One thing is certain, the best teams separate themselves from the pack, especially during the playoffs, based on the strength of their special teams units. Momentum is massive in the playoffs, and when the Habs get an opportunity but don’t get a goal, it can start to eat away at the team, and the opposition sees that. Taking penalties against a team with a poor powerplay isn’t intimidating, because it’s essentially two minutes for the penalty killers to retrieve the puck and clear it out.
It is only preseason, but with each game that passes, the importance of being prepared in all facets of the game for the regular season grows more important. With that said, if this mediocrity becomes the storyline for the Canadiens powerplay in 2024, it will hold back the offensive players, which doesn’t bode well for the rebuild. The cast of players is there, but the coaching just seems to be dated and in need of a fresh face.
Burrows has had ample opportunities to kickstart the two units, and he has benefitted from having a longer leash, because of the state of the Canadiens right now. But, I would have to think that this can only go so far, and if by the all-star break, there’s no improvement, it might be time to move on from Burrows.
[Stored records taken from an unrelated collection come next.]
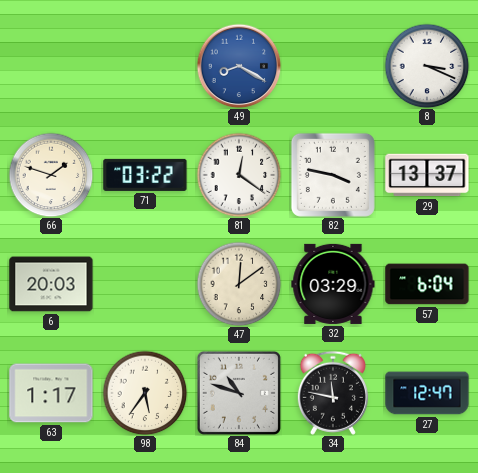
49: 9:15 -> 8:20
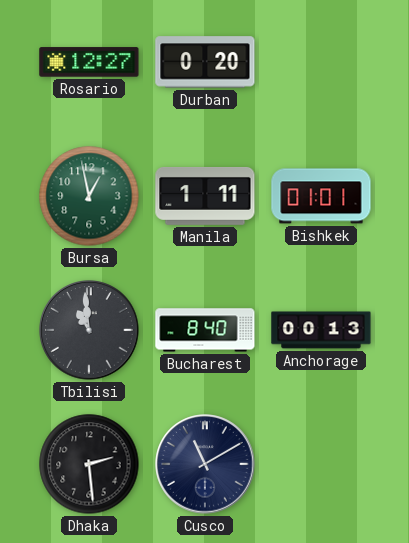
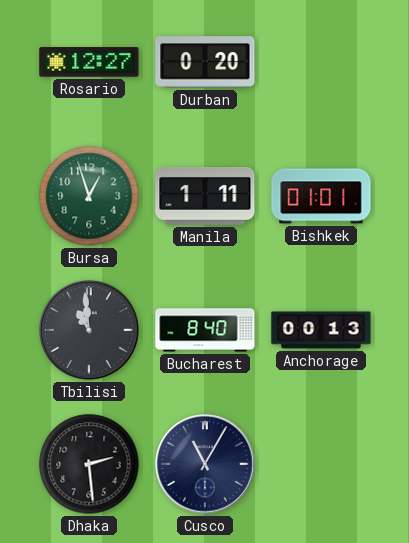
Bursa: 12:58 -> 12:57
Cusco: 11:10 -> 11:05
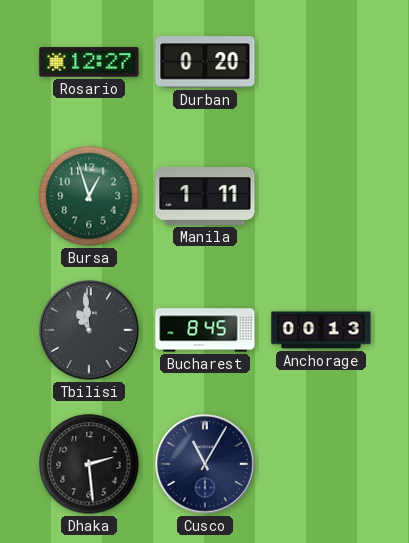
Bishkek: 01:01 -> none
Bucharest: 8:40 -> 8:45
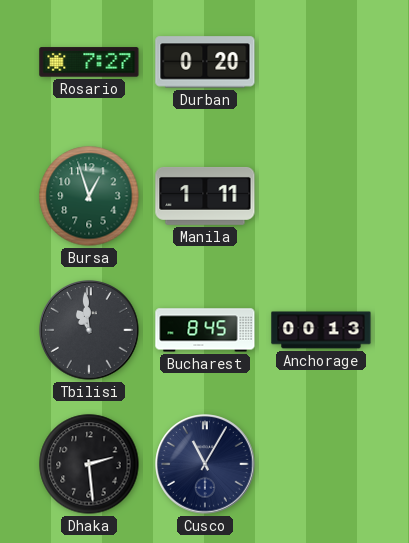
Rosario: 12:27 -> 7:27
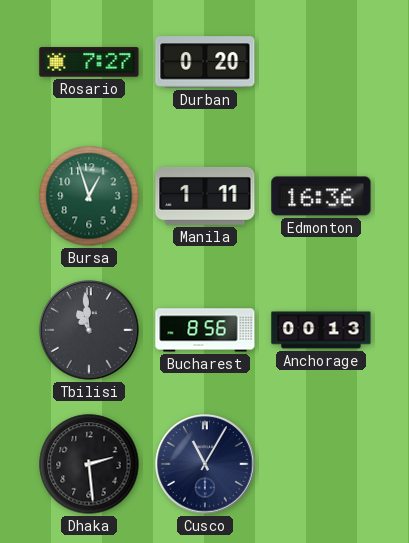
Edmonton: none -> 16:36
Bucharest: 8:45 -> 8:56
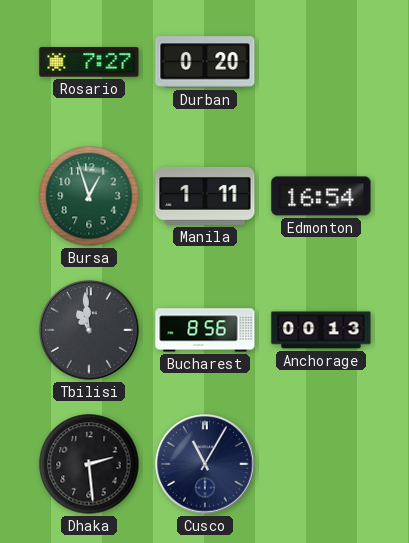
Edmonton: 16:36 -> 16:54
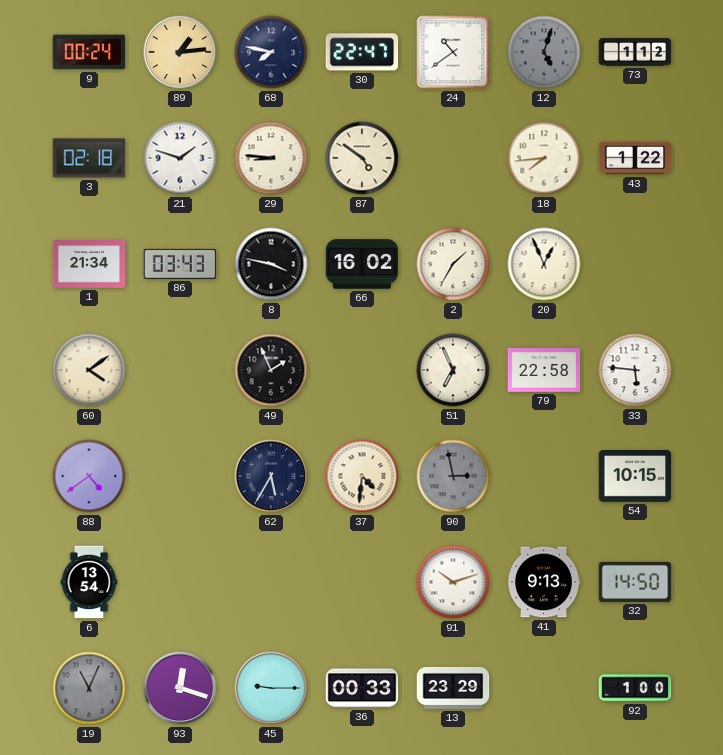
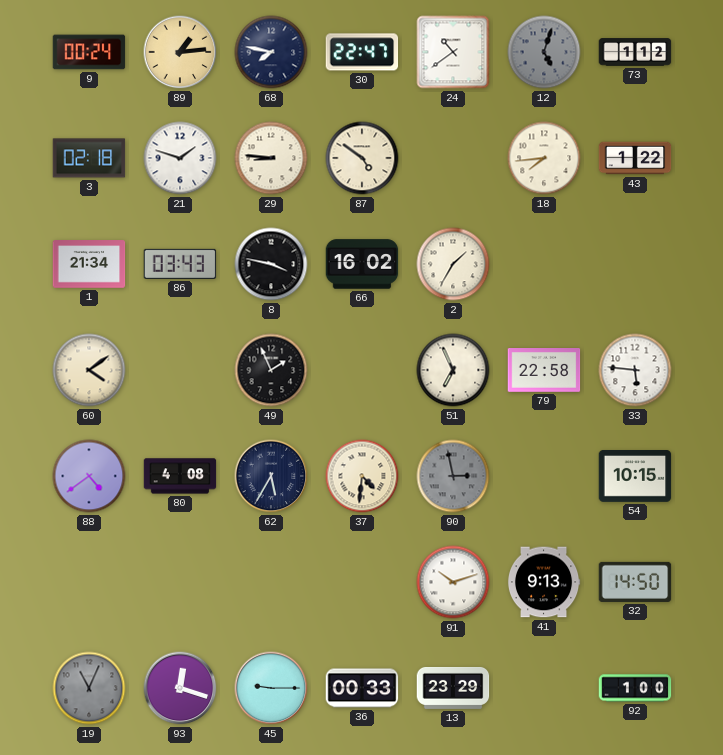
20: 12:56 -> none
80: none -> 4:08
6: 13:54 -> none
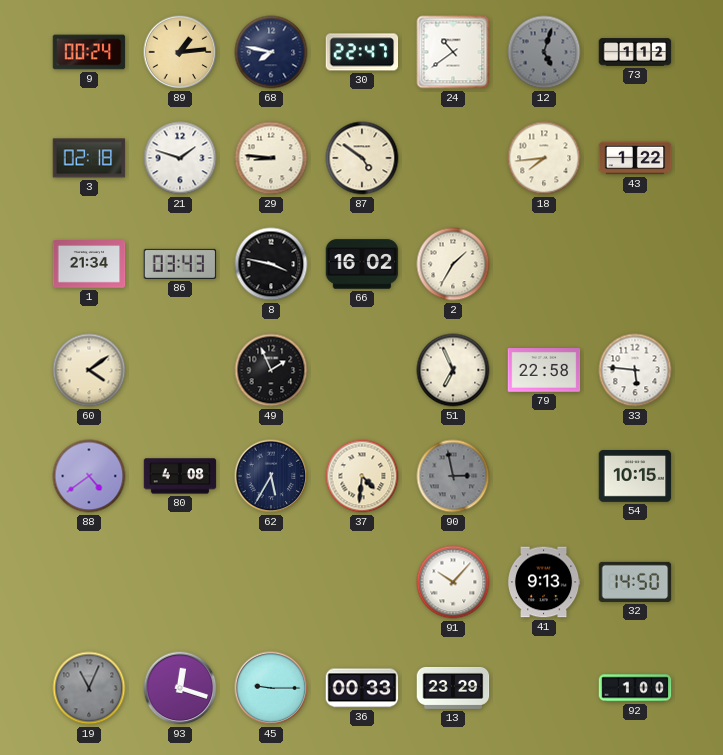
91: 10:12 -> 10:07
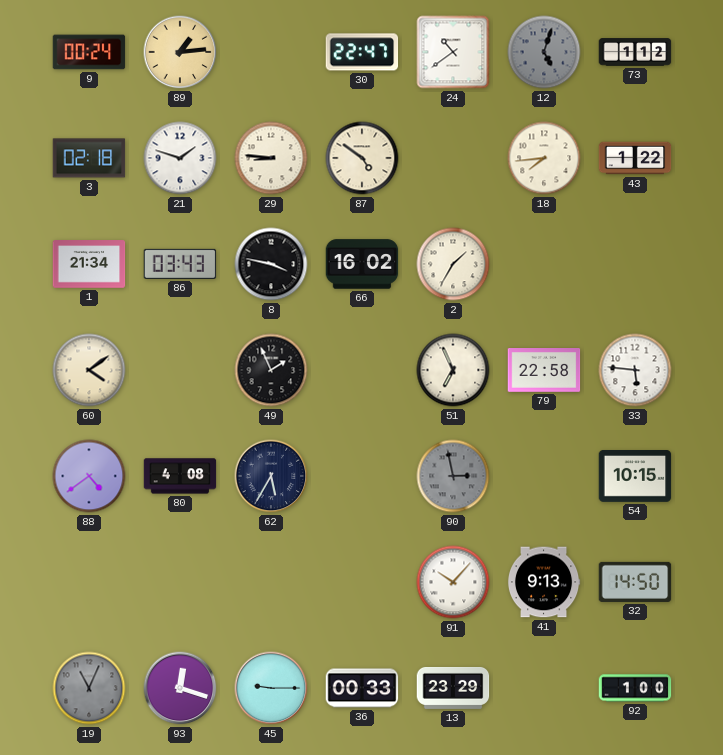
68: 7:47 -> none
37: 4:31 -> none
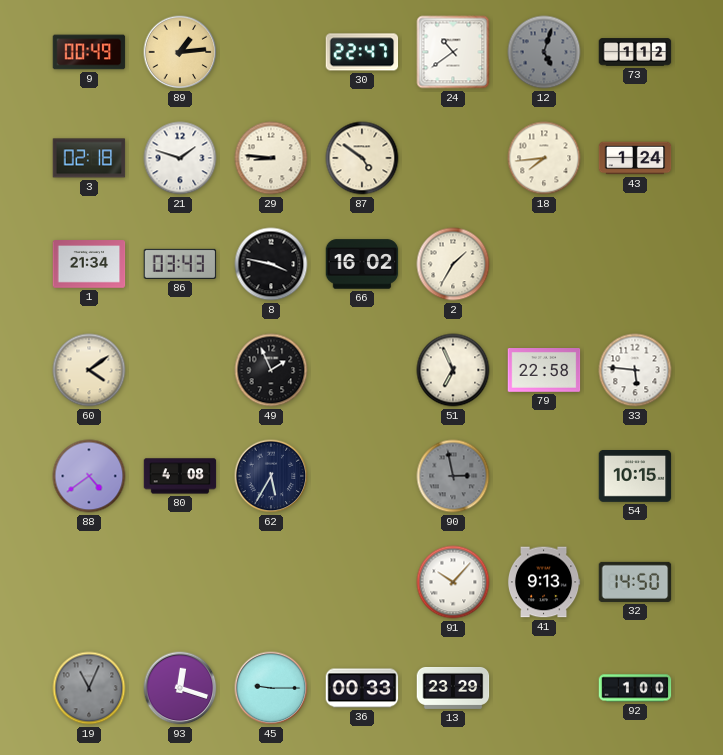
9: 00:24 -> 00:49
43: 1:22 -> 1:24
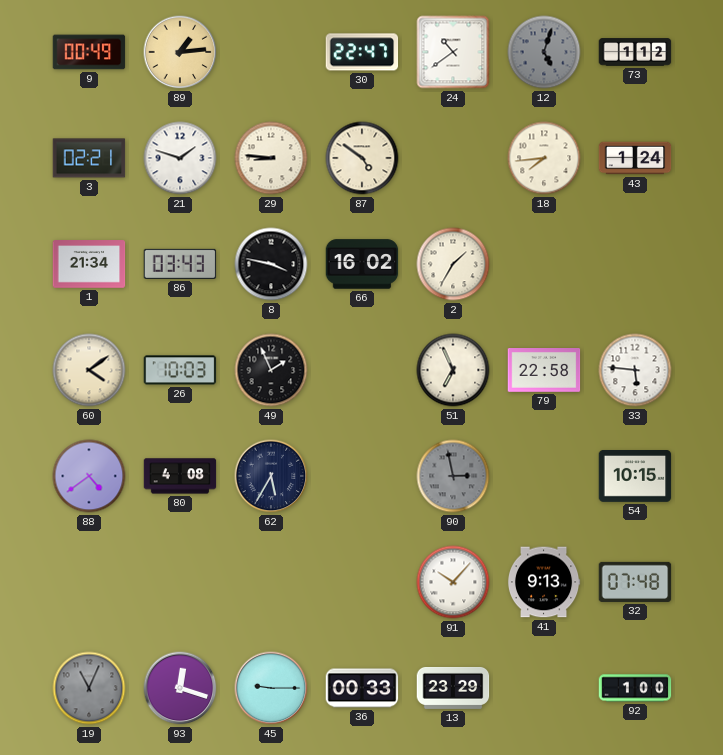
3: 02:18 -> 02:21
26: none -> 10:03
32: 14:50 -> 07:48
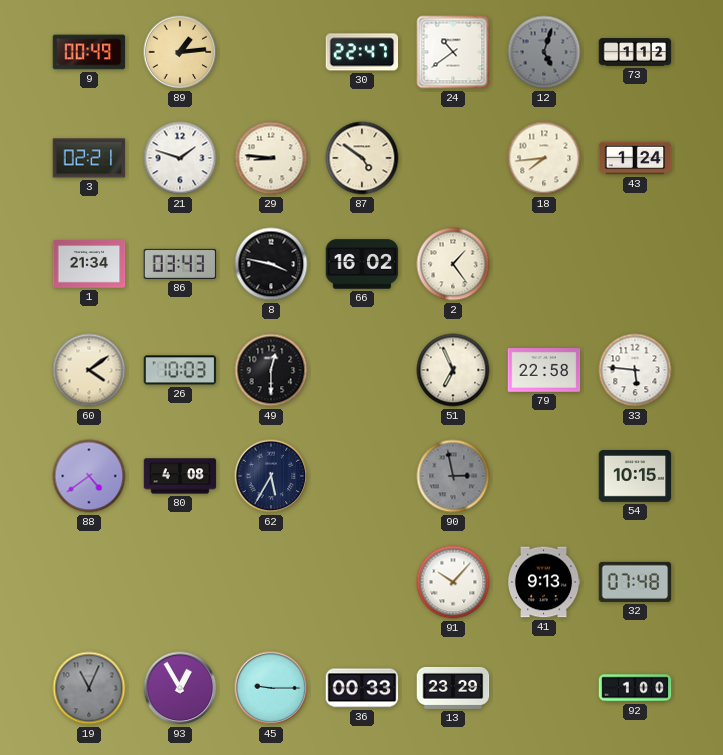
2: 1:35 -> 1:24
49: 1:56 -> 12:30
93: 12:18 -> 12:55
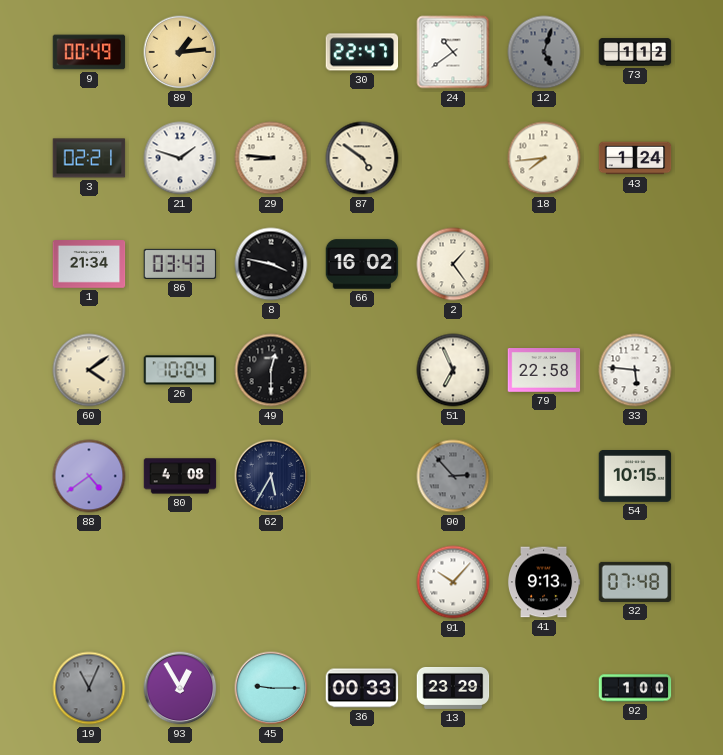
26: 10:03 -> 10:04
90: 2:58 -> 2:53
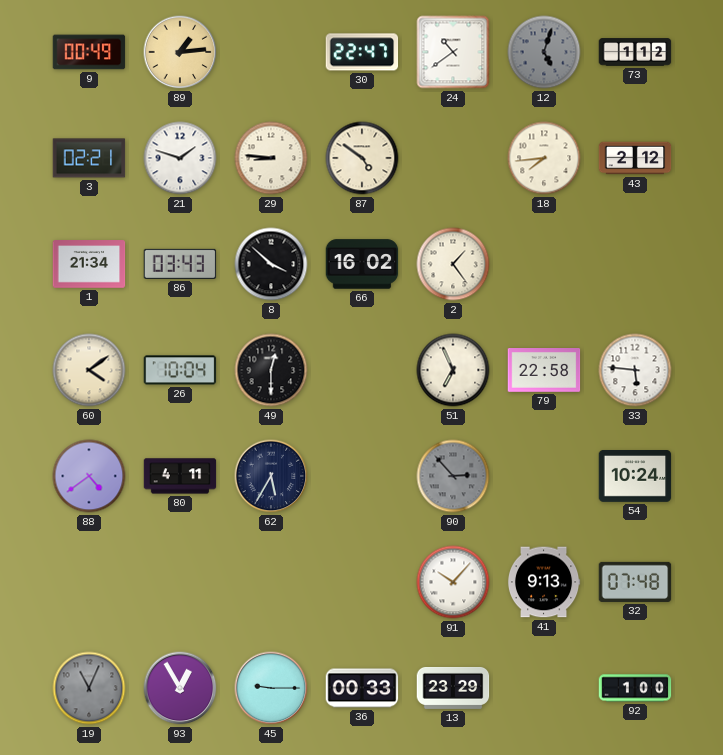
43: 1:24 -> 2:12
8: 3:47 -> 3:52
80: 4:08 -> 4:11
54: 10:15 -> 10:24
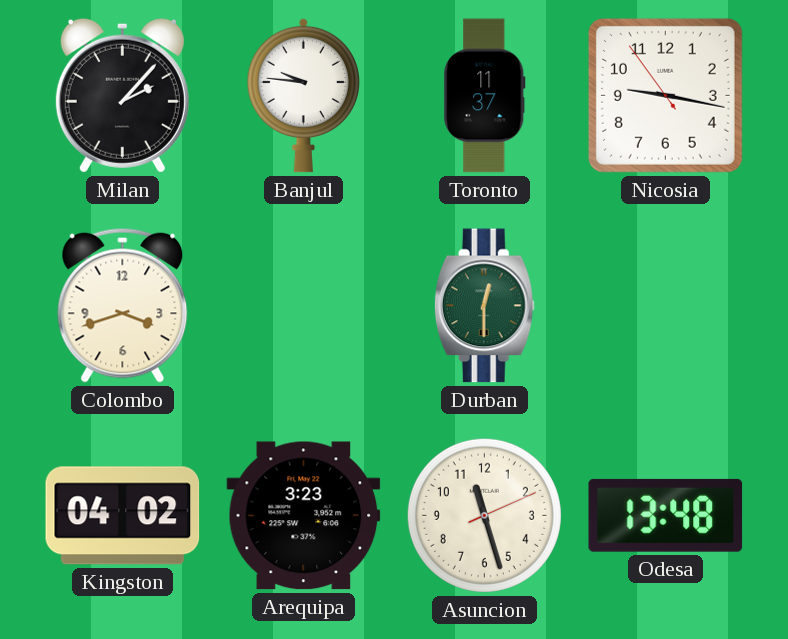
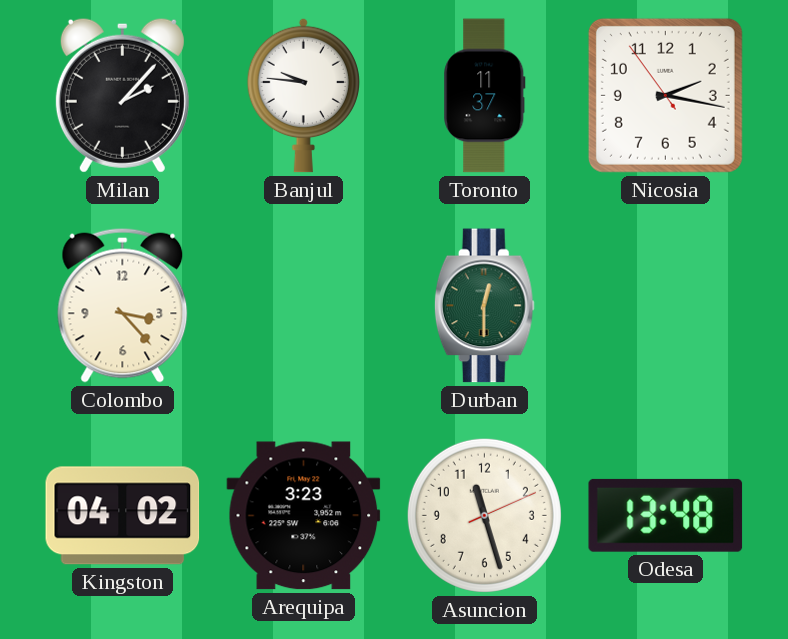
Nicosia: 9:16 -> 2:16
Colombo: 3:42 -> 3:23
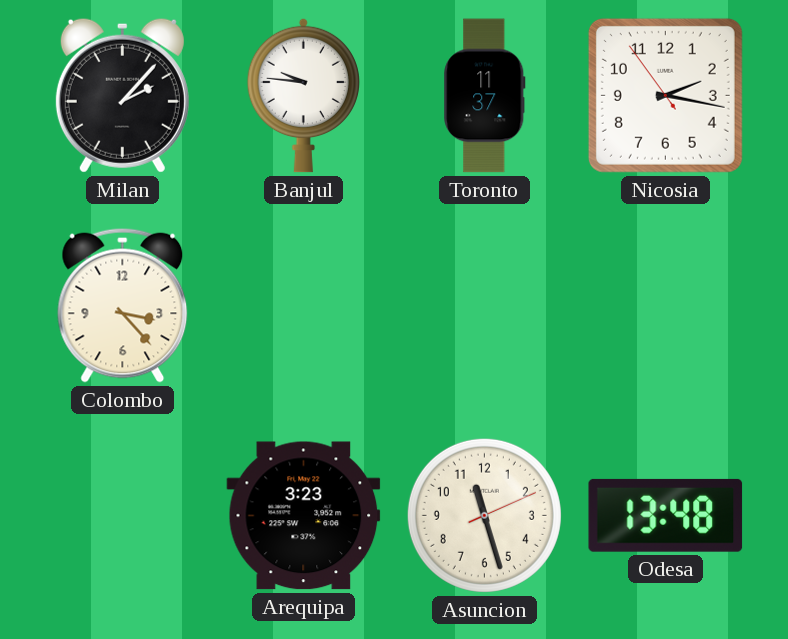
Durban: 12:30 -> none
Kingston: 04:02 -> none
Sure he has the NHL resume, but that doesn’t really matter if he can’t deploy a system that helps the team, and allows them to give the offence a boost, why keep trying the same thing over and over that doesn’t work?
For the Canadiens to get the most out of the offence, and build a culture from the young guys through to the veterans, there needs to be an effective system. It’s never easy when members of the team are traded or given the proverbial axe, but it’s all part of the business. St. Louis’s hiring and eventual ascension to the head coach role showed a willingness from the organization to think outside of the box, and doing so a second time for the benefit and growth of the powerplay should prove to be a crucial decision.